Del, Jim, Lee and Merlin Voegele purchased the 2,810-acre property in the Big Belt Mountains in 1975. It was their vision that their land would be conserved for its wildlife habitat values and opened to the public. RMEF worked with Montana Fish, Wildlife and Park (FWP), the Mule Deer Foundation (MDF), Safari Club International (SCI) and the Cinnabar Foundation to make that happen. The transaction expanded the size of the 32,000-acre Beartooth Wildlife Management Area (WMA) by nine percent.
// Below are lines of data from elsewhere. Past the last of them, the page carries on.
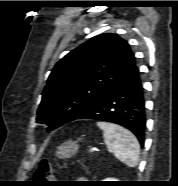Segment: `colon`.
Wrapping results in <instances>:
<instances>
[{
    "label": "colon",
    "mask_w": 178,
    "mask_h": 186,
    "mask_svg": "<svg viewBox=\"0 0 178 186\" xmlns=\"http://www.w3.org/2000/svg\"><path fill=\"white\" fill-rule=\"evenodd\" d=\"M35 178L43 182H51L53 179V167L49 160L43 159L40 161Z\"/></svg>",
    "instance_id": "colon-1"
}]
</instances>
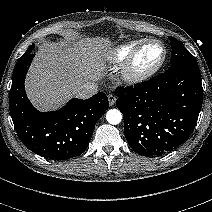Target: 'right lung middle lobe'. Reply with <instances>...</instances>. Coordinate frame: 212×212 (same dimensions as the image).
<instances>
[{
	"instance_id": "dd1d6c3e",
	"label": "right lung middle lobe",
	"mask_w": 212,
	"mask_h": 212,
	"mask_svg": "<svg viewBox=\"0 0 212 212\" xmlns=\"http://www.w3.org/2000/svg\"><path fill=\"white\" fill-rule=\"evenodd\" d=\"M34 48V44H32L28 49H33Z\"/></svg>"
}]
</instances>
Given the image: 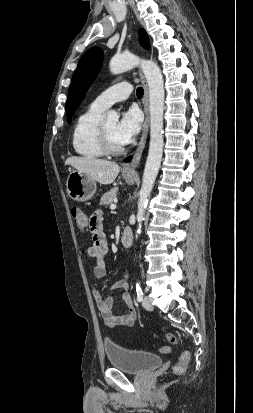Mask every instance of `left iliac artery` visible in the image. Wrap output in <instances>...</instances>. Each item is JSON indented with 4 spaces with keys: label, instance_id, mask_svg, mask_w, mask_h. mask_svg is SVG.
<instances>
[{
    "label": "left iliac artery",
    "instance_id": "left-iliac-artery-1",
    "mask_svg": "<svg viewBox=\"0 0 253 413\" xmlns=\"http://www.w3.org/2000/svg\"><path fill=\"white\" fill-rule=\"evenodd\" d=\"M136 293H137V300L141 302L143 300L144 293L139 283L136 284Z\"/></svg>",
    "mask_w": 253,
    "mask_h": 413
}]
</instances>
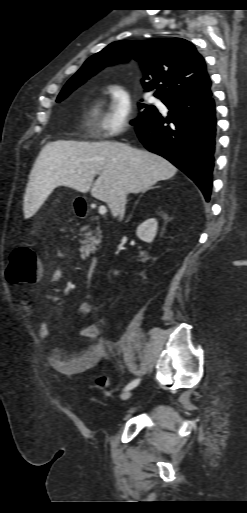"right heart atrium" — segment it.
<instances>
[{"instance_id": "right-heart-atrium-1", "label": "right heart atrium", "mask_w": 247, "mask_h": 513, "mask_svg": "<svg viewBox=\"0 0 247 513\" xmlns=\"http://www.w3.org/2000/svg\"><path fill=\"white\" fill-rule=\"evenodd\" d=\"M109 103L100 120V133L105 138L121 135L129 125L133 113V99L121 84L109 87Z\"/></svg>"}]
</instances>
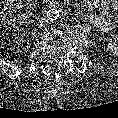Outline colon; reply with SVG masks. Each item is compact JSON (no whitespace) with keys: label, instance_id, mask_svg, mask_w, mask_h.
I'll list each match as a JSON object with an SVG mask.
<instances>
[{"label":"colon","instance_id":"1","mask_svg":"<svg viewBox=\"0 0 118 118\" xmlns=\"http://www.w3.org/2000/svg\"><path fill=\"white\" fill-rule=\"evenodd\" d=\"M31 11L30 0H6L2 12V20L10 22L14 17H25Z\"/></svg>","mask_w":118,"mask_h":118}]
</instances>
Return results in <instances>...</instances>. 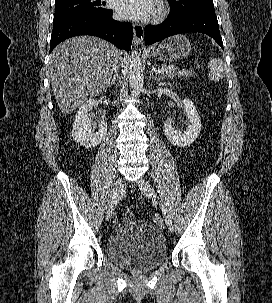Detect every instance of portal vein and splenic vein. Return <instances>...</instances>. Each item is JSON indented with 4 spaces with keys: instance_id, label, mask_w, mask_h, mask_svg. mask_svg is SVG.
Instances as JSON below:
<instances>
[{
    "instance_id": "18ae733b",
    "label": "portal vein and splenic vein",
    "mask_w": 272,
    "mask_h": 303,
    "mask_svg": "<svg viewBox=\"0 0 272 303\" xmlns=\"http://www.w3.org/2000/svg\"><path fill=\"white\" fill-rule=\"evenodd\" d=\"M158 72H159V73H164V72H165V69H164V68H159V69H158Z\"/></svg>"
}]
</instances>
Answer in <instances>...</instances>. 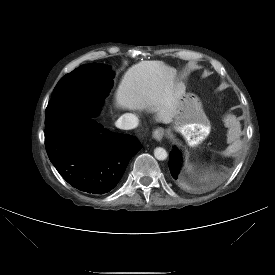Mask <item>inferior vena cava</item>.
Instances as JSON below:
<instances>
[{
  "label": "inferior vena cava",
  "instance_id": "1",
  "mask_svg": "<svg viewBox=\"0 0 275 275\" xmlns=\"http://www.w3.org/2000/svg\"><path fill=\"white\" fill-rule=\"evenodd\" d=\"M138 117L132 113L123 114L115 123L116 127L123 130L134 129L138 126Z\"/></svg>",
  "mask_w": 275,
  "mask_h": 275
}]
</instances>
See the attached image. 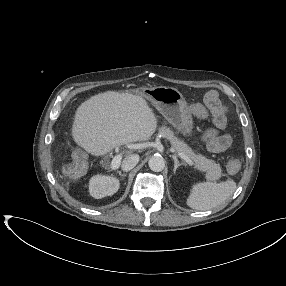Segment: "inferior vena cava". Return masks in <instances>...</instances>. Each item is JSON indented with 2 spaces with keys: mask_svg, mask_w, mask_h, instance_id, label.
Wrapping results in <instances>:
<instances>
[{
  "mask_svg": "<svg viewBox=\"0 0 286 286\" xmlns=\"http://www.w3.org/2000/svg\"><path fill=\"white\" fill-rule=\"evenodd\" d=\"M139 162V155L137 154H132V155H127L121 164V168L123 171H130L132 170Z\"/></svg>",
  "mask_w": 286,
  "mask_h": 286,
  "instance_id": "obj_1",
  "label": "inferior vena cava"
}]
</instances>
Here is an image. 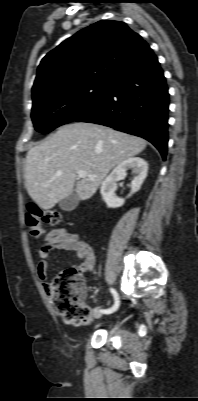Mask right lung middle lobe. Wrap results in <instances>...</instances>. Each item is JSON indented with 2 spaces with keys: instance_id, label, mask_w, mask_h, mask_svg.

The breezy celebration took place on location at the Beartooth WMA headquarters. Those on hand included FWP Director Jeff Hagener, FWP Commissioner Richard Stucker, RMEF Board Member Mike Baugh and representatives and volunteers of RMEF and other sportsmen groups. Hagener and Stucker thanked the Voegele family for their vision and patience in making the Whitetail Prairie project a reality. They also thanked the partners for working together to finalize the deal. Baugh and RMEF Elkhorn Chapter Chair Joe Cohenour praised RMEF members and volunteers for making the project possible. RMEF also thanked the other partners for their successful involvement.
The Voegele brothers thanked all involved for all their dedicated efforts in completing the project immediately before the end of 2014. They joined together to unveil a new sign that will welcome all who visit.
“You guys initiated a project that apparently ignited a fire under a whole lot of like-minded folks, including a number of behind-the-scenes volunteers who seemingly never quit working,” said Del, Jim and Merlin Voegele. “Please understand that the Voegeles genuinely appreciate all that everyone did to accomplish the end result. Everyone was very nice to us, and we are grateful to you.”
“We are very pleased that we are in a position to help the sportsmen in Montana and work with FWP. We appreciate all who have supported the Great Falls Chapter of SCI. The Whitetail Prairie acquisition is an excellent example of projects our chapter is involved with now and in the future, said SCI’s Patty Ehrhardt.
The Whitetail Prairie property supplies habitat for approximately 1,500 area elk as well as mule deer, whitetail deer, bighorn sheep, grouse, bear, mountain lion and a variety of other species including fish and birds. And it is now available for hunters, anglers, hikers and others to enjoy a stretch of land that is forever protected and opened for public access.